On a cliff above the Black Sea
July 15, 2012
The call to prayer woke me before dawn in a small whitewashed Turkish town on a cliff above the Black Sea. It was still night-dark outside, the faintest pale light of morning washing the sky to the east. Over the amplified song of the mosque I heard the sound of falling water and stepped outside, anxious of rain, thinking of the next day’s walk and my broken boots. The water was only a fountain, somewhere. But the sound brought back memories of all the times I’d walked through rain, and with this came unexpected sadness, a sudden awareness of how close I am and of all that has gone. Sadness for the rain in Transylvania, for Romania’s green hills, for the plains of Hungary and the rivers I followed there, for Slovakia so quickly gone, for the snow of the Wachau valley, for the Danube, the rain on the Rhine, for the starting out. The fear of not completing my journey, of not getting to Istanbul, has been a bar against this sadness, and I realise now that when I arrive there this fear will be no more, and the sadness, perhaps, will be left.

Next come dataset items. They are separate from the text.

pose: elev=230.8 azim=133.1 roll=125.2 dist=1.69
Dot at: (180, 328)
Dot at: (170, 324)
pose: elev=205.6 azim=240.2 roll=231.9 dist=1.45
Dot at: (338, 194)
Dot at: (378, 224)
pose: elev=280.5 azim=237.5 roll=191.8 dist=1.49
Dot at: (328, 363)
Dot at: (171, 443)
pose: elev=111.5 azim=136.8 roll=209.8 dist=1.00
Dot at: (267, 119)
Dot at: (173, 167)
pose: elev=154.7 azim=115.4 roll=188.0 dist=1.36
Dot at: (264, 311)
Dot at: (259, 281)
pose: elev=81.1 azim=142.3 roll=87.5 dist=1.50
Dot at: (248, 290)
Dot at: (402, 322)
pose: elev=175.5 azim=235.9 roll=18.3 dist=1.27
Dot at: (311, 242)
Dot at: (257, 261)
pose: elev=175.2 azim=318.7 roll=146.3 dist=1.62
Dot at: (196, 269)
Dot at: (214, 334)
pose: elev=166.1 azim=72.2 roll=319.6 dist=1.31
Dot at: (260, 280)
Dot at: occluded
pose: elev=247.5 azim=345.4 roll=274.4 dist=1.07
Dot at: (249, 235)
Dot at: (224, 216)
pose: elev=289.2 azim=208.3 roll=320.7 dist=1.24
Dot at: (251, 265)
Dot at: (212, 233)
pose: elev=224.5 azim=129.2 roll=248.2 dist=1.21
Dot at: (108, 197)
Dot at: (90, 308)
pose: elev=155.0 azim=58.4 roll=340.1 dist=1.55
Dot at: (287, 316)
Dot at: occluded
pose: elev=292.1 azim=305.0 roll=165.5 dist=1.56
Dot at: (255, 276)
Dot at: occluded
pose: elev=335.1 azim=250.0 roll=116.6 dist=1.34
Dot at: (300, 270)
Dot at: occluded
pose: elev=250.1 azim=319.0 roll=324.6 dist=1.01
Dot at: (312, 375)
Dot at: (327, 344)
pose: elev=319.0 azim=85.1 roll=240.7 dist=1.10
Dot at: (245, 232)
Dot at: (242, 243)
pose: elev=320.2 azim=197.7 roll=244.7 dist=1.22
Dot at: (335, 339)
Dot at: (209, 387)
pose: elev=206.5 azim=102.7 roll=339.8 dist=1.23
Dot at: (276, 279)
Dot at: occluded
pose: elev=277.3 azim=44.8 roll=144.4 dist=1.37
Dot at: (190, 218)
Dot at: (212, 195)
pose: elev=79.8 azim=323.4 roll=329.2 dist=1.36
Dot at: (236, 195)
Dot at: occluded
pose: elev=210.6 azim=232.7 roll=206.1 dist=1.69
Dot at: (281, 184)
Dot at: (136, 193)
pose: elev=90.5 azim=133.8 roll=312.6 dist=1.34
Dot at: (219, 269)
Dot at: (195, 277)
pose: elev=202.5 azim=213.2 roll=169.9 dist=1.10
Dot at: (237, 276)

One Istanbul, but always another city on the other side.
But he has a book to write and must return.
Take your time. PLF did!
I suppose everybody sees the very shiny, exciting and positive side of the journey. It is assumed that you must be feeling great about finishing what you started, but in fact it’s not so simple. There is probably a whole hurricane of emotions and thoughts that are going on in your head at the moment.
Any plans to visit the Mani, and specifically Kardamlyi, where your two inspirational books were Fermorially fermented on your return?
How will you return?
Nothing like rain in the UK to entice you back!